El problema: Reproduce sin cambios el pasaje de la noticia sobre el sargento Walker que comienza en «Este es el caso» y acaba en «por 12 oficiales.».

Luis
Walker, sargento de las Fuerzas Aéreas de Estados Unidos, recibió
una condena a 20 años de cárcel por violación y asalto sexual contra
varias reclutas de la base de Lackland, en San Antonio, Texas.
La fiscalía militar calificó a Walker de depredador sexual
después que se comprobó que mantuvo relaciones ilícitas con diez
mujeres, en su mayoría reclutas en formación básica en la base aérea
de Lackland.
El sargento fue declarado culpable de 28 cargos por una corte
militar, entre los que destacaron la agresión sexual agravada,
violación y obstrucción a la justicia.
Este es el caso más grave de abusos sexuales en las Fuerzas
Armadas norteamericanas desde que en 1996 medio centenar de mujeres
denunciaran a los instructores de la base del Ejército en Aberdeen,
en Maryland.
Durante las cinco jornadas del juicio, testificaron las víctimas
de las agresiones, y hasta el momento se ha identificado 31 mujeres
militares que fueron objeto de abusos perpetrados por 12 oficiales.
El general Edward Rice, comandante de la base aérea de Lackland,
reconoció que se investigan las acusaciones contra sus oficiales y
declaró a los medios de prensa que "no estamos dejando piedra sobre
piedra".
Durante el juicio no se presentaron evidencias físicas y los
fiscales se apoyaron en el testimonio de las víctimas.
El sargento Walker tendrá derecho a una revisión de libertad
condicional después de completar un tercio de la condena.

Datos extraídos:

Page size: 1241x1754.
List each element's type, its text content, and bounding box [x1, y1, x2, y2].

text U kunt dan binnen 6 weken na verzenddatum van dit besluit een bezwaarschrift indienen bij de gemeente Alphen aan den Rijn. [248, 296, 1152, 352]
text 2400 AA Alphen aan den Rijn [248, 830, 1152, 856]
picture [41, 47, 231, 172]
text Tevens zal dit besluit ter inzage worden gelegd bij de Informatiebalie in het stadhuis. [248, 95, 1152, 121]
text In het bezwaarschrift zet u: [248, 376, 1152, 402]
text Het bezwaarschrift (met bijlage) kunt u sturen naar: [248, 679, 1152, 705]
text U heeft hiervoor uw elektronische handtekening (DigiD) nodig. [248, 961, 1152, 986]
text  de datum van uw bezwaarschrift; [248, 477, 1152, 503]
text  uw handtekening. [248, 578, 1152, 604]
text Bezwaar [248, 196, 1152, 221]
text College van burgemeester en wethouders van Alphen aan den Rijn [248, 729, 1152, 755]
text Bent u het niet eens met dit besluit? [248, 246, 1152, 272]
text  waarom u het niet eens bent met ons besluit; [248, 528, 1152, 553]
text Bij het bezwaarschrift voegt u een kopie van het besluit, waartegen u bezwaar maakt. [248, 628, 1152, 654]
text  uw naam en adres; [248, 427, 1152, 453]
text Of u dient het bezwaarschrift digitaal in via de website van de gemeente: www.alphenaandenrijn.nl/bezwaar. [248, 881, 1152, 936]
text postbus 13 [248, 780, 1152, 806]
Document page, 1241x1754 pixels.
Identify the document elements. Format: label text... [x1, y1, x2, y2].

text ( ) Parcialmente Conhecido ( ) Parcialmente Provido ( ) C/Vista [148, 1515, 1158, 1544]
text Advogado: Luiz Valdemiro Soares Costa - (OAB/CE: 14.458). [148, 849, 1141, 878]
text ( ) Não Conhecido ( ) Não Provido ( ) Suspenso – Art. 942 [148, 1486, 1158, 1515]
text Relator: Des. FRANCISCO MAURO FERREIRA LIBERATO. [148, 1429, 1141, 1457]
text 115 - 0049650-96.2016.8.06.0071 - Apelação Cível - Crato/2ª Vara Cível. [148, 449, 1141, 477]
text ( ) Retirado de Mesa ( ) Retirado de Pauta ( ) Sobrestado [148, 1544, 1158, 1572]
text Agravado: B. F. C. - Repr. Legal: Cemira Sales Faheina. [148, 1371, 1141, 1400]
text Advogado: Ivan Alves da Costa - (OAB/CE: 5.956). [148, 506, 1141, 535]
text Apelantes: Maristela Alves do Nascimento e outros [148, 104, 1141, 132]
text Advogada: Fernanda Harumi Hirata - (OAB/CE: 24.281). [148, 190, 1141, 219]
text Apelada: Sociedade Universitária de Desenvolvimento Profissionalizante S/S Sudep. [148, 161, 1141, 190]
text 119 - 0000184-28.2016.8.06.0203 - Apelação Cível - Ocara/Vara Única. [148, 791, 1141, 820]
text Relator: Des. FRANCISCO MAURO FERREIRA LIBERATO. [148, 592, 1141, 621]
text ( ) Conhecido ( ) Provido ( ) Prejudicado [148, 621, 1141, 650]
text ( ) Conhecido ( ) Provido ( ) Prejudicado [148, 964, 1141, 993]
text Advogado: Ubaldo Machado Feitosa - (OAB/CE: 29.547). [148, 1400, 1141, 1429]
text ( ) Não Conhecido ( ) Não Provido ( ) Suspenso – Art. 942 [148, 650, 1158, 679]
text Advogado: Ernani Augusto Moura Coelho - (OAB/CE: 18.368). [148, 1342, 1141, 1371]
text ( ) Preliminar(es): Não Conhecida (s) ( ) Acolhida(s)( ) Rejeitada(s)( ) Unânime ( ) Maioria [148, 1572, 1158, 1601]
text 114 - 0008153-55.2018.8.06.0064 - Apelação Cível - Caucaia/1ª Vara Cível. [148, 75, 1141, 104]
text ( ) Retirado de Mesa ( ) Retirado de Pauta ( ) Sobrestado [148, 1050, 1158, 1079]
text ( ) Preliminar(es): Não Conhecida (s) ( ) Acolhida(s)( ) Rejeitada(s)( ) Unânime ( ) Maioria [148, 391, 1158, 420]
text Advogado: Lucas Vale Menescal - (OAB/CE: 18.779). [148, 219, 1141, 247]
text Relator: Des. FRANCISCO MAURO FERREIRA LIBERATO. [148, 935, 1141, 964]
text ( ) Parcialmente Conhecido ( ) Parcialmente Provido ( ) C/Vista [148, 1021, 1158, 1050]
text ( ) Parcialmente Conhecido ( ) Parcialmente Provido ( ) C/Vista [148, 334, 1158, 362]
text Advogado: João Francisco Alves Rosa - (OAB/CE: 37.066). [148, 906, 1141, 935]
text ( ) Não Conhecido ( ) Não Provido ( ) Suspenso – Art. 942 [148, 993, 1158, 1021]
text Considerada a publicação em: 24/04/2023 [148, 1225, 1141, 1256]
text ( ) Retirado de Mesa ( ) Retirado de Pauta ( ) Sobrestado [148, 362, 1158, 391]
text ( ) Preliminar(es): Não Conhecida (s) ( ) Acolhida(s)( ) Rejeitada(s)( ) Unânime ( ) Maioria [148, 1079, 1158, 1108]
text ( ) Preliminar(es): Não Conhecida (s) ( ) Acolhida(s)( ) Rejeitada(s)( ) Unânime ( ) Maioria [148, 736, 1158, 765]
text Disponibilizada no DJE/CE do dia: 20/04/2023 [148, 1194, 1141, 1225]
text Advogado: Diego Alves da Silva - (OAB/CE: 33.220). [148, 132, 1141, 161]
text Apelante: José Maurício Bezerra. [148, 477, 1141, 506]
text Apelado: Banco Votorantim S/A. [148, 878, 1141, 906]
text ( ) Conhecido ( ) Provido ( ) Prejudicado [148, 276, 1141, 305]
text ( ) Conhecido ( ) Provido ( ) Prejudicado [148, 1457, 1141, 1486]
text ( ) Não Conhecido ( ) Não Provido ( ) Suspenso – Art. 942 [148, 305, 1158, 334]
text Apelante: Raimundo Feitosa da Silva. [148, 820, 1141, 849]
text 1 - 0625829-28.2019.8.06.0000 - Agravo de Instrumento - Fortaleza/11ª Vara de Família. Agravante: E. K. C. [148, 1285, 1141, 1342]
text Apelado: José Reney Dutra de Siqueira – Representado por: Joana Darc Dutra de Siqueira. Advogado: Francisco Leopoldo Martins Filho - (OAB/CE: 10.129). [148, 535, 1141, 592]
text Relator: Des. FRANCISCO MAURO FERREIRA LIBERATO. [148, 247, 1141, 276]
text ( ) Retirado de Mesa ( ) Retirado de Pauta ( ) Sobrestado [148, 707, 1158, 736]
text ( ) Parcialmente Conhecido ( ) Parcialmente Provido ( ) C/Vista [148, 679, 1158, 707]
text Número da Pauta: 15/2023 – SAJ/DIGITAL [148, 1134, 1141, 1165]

Respuesta:
Este es el caso más grave de abusos sexuales en las Fuerzas
Armadas norteamericanas desde que en 1996 medio centenar de mujeres
denunciaran a los instructores de la base del Ejército en Aberdeen,
en Maryland.
Durante las cinco jornadas del juicio, testificaron las víctimas
de las agresiones, y hasta el momento se ha identificado 31 mujeres
militares que fueron objeto de abusos perpetrados por 12 oficiales.